The amendment, approved 37-11 without any debate after Senate Democrats met behind closed doors, would make the lawsuit moot and could open the door for the Department of Correction to resume executions again, Berger said. Failing to carry out capital punishment for convicted murderers, he told colleagues, is “a miscarriage of justice.”
Sen. Floyd McKissick, D-Durham, the bill’s primary sponsor, said he expected such an amendment could be added on the floor and told advocates of the Racial Justice Act that some accommodations to resume capital punishment may be necessary. Berger said he wasn’t surprised that the amendment was approved, particularly by Democrats, who are in the majority in the chamber.
“A lot of these folks campaigned on being pro-death penalty, and they would have had a hard time explaining why they would’ve voted against that amendment,” Berger said.
Otherwise, the bill would allow those convicted of first-degree murder to argue race played a role in their death sentence or a prosecutor’s decision to seek the death penalty. The defendant could use data or other evidence from a county, prosecutorial district or contiguous district to attempt to prove that race was a significant factor in the decisions.
“It’s not an anti-death penalty bill,” McKissick said, but rather makes “certain that when capital punishment is imposed, it is imposed without regard to racial bias.”

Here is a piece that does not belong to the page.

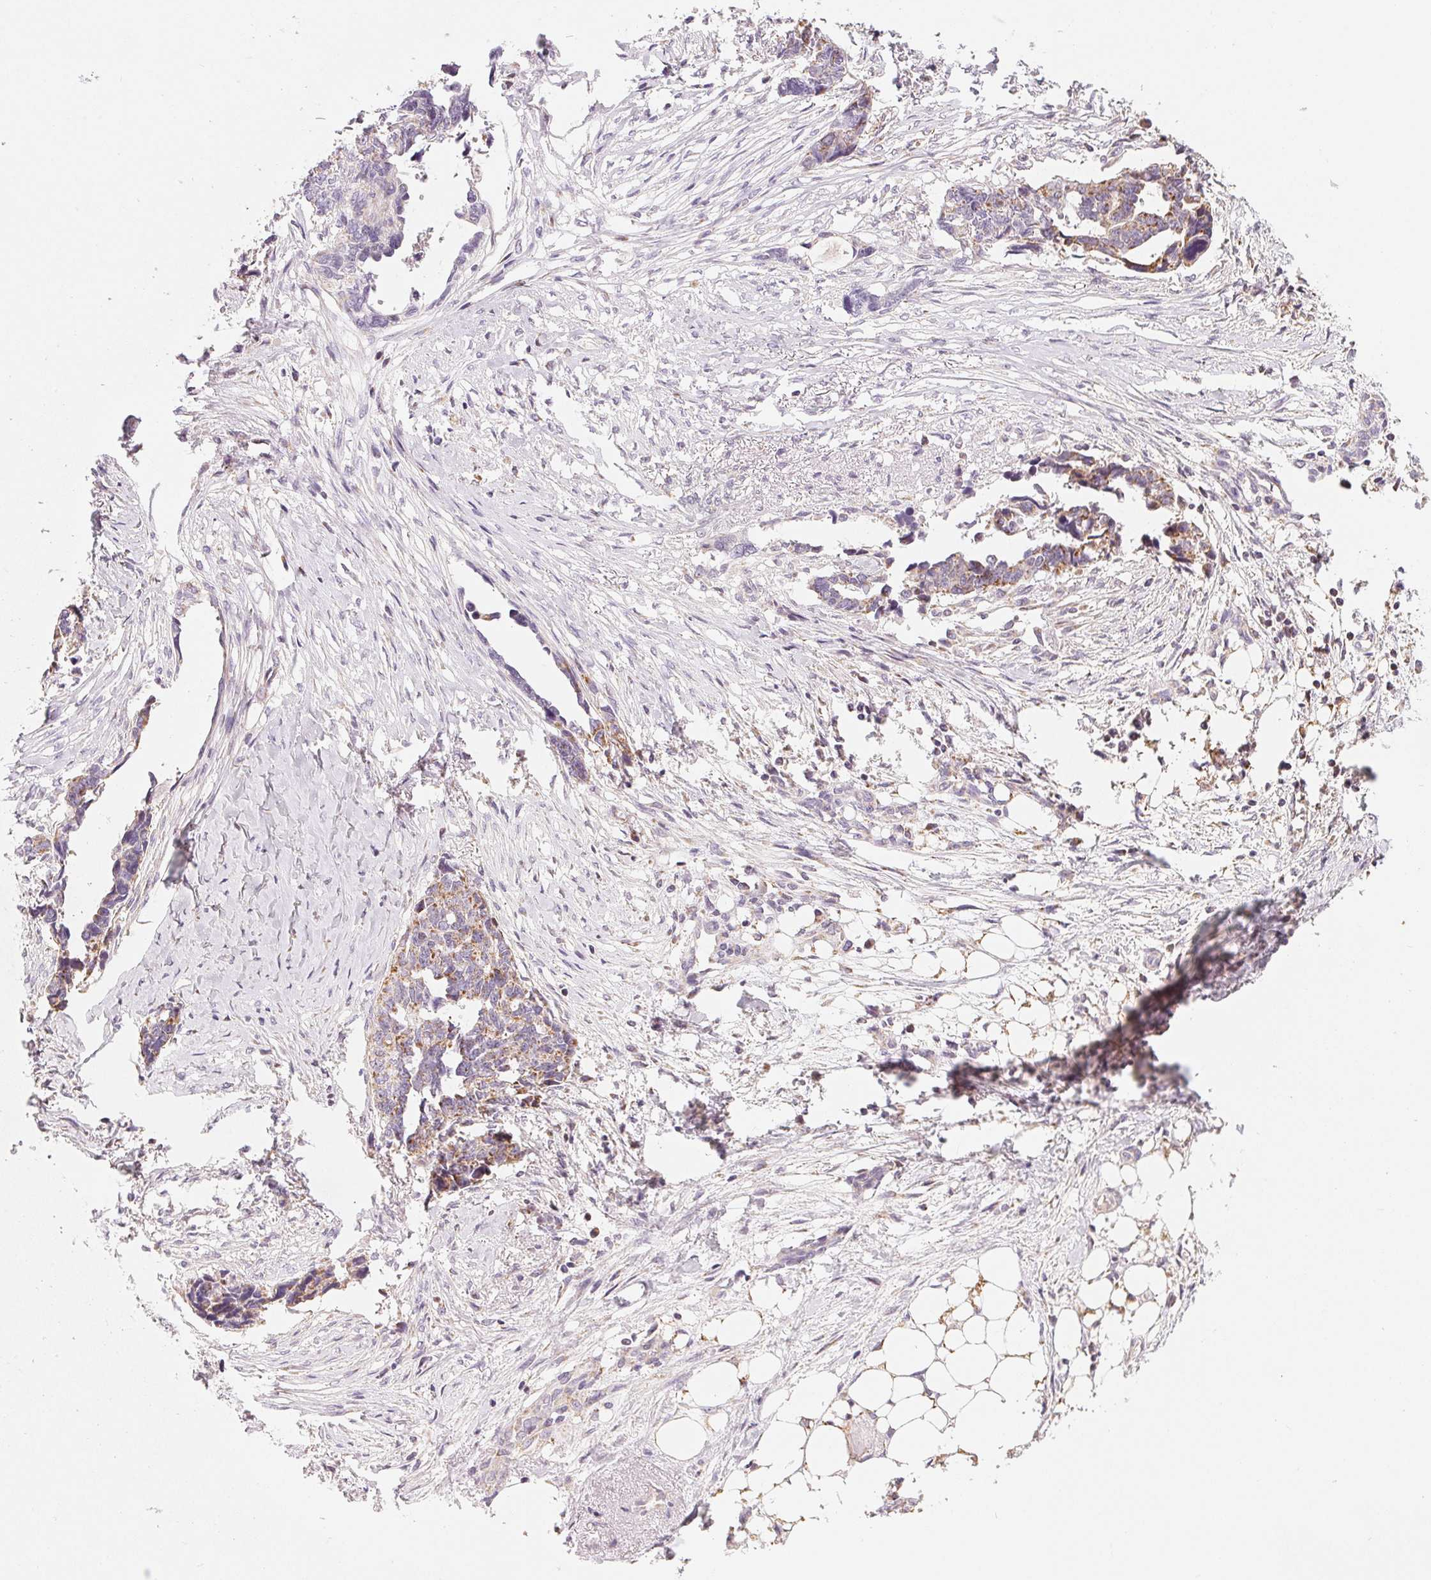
{"staining": {"intensity": "weak", "quantity": ">75%", "location": "cytoplasmic/membranous"}, "tissue": "ovarian cancer", "cell_type": "Tumor cells", "image_type": "cancer", "snomed": [{"axis": "morphology", "description": "Cystadenocarcinoma, serous, NOS"}, {"axis": "topography", "description": "Ovary"}], "caption": "Human ovarian serous cystadenocarcinoma stained with a brown dye shows weak cytoplasmic/membranous positive staining in about >75% of tumor cells.", "gene": "COQ7", "patient": {"sex": "female", "age": 69}}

Stephen Dear, executive director of People of Faith Against the Death Penalty, said he was proud of the Senate for “tacitly acknowledging the history of how racial bias has affected our criminal justice system ... and to make some institutional changes in our court system.”
Dear and others said they were disappointed with the amendment’s passage.
“It is shameful for the NC Senate to attempt to pass a watered down Racial Justice Act with barely any teeth as a pretext for trying to restart the death penalty,” said the Rev. William Barber, president of the state chapter of the National Association for the Advancement of Colored People.